- [Reading text]:
The typical defibrillator or cardioverter includes a set of electrical leads, which extend from a sealed housing into the walls of a heart after implantation. Within the housing are a battery for supplying power, a capacitor for delivering bursts of electric current through the leads to the heart, and monitoring circuitry for monitoring the heart and determining when, where, and what electrical therapy to apply. The monitoring circuitry generally includes a microprocessor and a memory that stores instructions not only dictating how the microprocessor answers therapy questions, but also controlling certain device maintenance functions, such as maintenance of the capacitors in the device.
The capacitors are typically aluminum electrolytic capacitors. This type of capacitor usually includes strips of aluminum foil and electrolyte-impregnated paper. Each strip of aluminum foil is covered with an aluminum oxide which insulates the foils from the electrolyte in the paper. One maintenance issue with aluminum electrolytic capacitors concerns the degradation of their charging efficiency after long periods of inactivity. The degraded charging efficiency, which stems from instability of the aluminum oxide in the liquid electrolyte, ultimately requires the battery to progressively expend more and more energy to charge the capacitors for providing therapy.
Thus, to repair this degradation, microprocessors are typically programmed to regularly charge and hold aluminum electrolytic capacitors at or near a maximum-energy voltage (the voltage corresponding to maximum energy) for a time period less than one minute, before discharging them internally through a non-therapeutic load. (In some cases, the maximum-energy voltage is allowed to leak off slowly rather being maintained.) These periodic charge-hold-discharge cycles for maintenance are called reforms. Unfortunately, the necessity of reforming aluminum electrolytic capacitors reduces battery life.

- [Dataset content]:
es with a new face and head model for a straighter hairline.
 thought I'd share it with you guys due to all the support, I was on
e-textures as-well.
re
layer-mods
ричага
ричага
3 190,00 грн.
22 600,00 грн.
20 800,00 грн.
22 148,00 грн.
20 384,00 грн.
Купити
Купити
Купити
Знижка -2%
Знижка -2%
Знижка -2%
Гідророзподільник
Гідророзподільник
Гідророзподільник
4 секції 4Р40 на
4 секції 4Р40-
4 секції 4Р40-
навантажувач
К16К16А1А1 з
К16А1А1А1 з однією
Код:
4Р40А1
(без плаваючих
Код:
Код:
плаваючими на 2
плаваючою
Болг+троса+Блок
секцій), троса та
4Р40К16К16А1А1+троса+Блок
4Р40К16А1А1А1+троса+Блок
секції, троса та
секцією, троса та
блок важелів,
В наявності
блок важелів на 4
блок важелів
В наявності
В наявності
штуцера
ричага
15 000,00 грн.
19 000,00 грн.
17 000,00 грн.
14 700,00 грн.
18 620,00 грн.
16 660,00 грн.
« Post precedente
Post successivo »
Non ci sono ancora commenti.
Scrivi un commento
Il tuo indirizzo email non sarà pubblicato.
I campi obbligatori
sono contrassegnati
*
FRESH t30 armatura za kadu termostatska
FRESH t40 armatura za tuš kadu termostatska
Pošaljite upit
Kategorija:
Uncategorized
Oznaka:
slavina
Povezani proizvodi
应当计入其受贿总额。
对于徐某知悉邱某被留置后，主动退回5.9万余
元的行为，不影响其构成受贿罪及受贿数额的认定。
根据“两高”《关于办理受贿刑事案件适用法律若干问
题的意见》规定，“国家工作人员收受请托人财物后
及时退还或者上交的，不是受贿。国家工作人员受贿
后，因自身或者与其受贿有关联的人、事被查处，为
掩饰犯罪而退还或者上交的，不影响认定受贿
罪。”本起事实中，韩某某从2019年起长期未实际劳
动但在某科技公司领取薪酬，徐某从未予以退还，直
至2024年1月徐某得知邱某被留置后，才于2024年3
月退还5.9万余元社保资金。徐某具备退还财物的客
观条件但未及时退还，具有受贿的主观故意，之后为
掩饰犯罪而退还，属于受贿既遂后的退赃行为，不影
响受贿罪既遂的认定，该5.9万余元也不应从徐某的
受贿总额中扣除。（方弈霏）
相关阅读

- [Problem to solve]:
Extract the part of the capacitor text between "The typical defibrillator" and "in the device.", inclusive, word for word. You won't need the material to complete this.

- [Completed exercise]:
The typical defibrillator or cardioverter includes a set of electrical leads, which extend from a sealed housing into the walls of a heart after implantation. Within the housing are a battery for supplying power, a capacitor for delivering bursts of electric current through the leads to the heart, and monitoring circuitry for monitoring the heart and determining when, where, and what electrical therapy to apply. The monitoring circuitry generally includes a microprocessor and a memory that stores instructions not only dictating how the microprocessor answers therapy questions, but also controlling certain device maintenance functions, such as maintenance of the capacitors in the device.